The cable television show Fox News Channel (FNC) amplified concerns about COVID-19 vaccines and downplayed their benefits.  This study of viewership and vaccination covered ~2,750 counties (out of ~3,000 total) in 47 (of 50) US states documents that FNC viewers refused COVID-19 vaccination more often than the viewers of its competitors Microsoft-National Broadcasting Company (MSNBC) or Cable News Network (CNN) (Figure 2, shown).

Figure 2. Effect of network viewership on weekly vaccination rates, 2021

A key question is whether FNC influenced its viewers to refuse vaccination (a cause) or rather were anti-vax viewers attracted to FNC’s messaging, a consequence of playing to its audience.  The investigators used positions in cable channel listing as ‘exogenous shifters’ of viewership (Martin & Yurukoglu 2017).  Viewers are induced into watching more or less of a channel by variation in its position up or down the listing (Fig S3).  They found that “exogenously higher FNC viewership due to channel position causes lower vaccine uptake”.  They show that hesitancy was raised by FNC but not by competitors MSNBC or CNN (Fig 1).

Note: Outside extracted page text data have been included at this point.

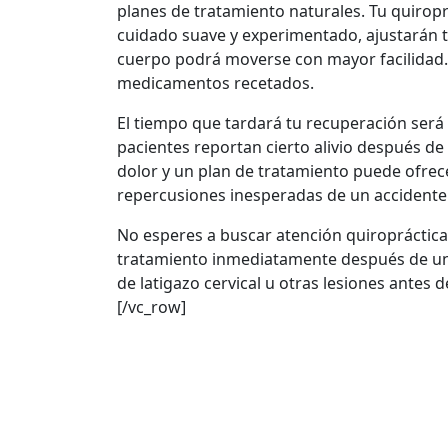
planes de tratamiento naturales. Tu quiropr
cuidado suave y experimentado, ajustarán tu
cuerpo podrá moverse con mayor facilidad. E
medicamentos recetados.
El tiempo que tardará tu recuperación será
pacientes reportan cierto alivio después de 
dolor y un plan de tratamiento puede ofrec
repercusiones inesperadas de un accidente
No esperes a buscar atención quiropráctica
tratamiento inmediatamente después de un 
de latigazo cervical u otras lesiones antes
[/vc_row]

Moreover, resistance to vaccination against COVID-19 but not seasonal flu… causal…. Using the channels’ position in the guides.

Their “results imply that watching one additional hour of [FNC] per week for the average household reduces the number of vaccinations by 0.35–0.76 per 100 people”, which would account for a lot of ‘excess deaths’ in many households. Not surprising when “vaccine bad” was said so much more often on FNC than the other channels (Fig S7)! Although they found that FNC’s influence was mostly on those under 65 years old, who are at lower risk severe disease, those younger people are reservoirs of virus for infecting older people. Data-driven lawyers representing survivors of FNC victims could bring class action lawsuits. 

Pinna, M., Picard, L. & Goessmann, C. Cable news andCOVID-19 vaccine uptake. Sci Rep 12, 16804 (2022).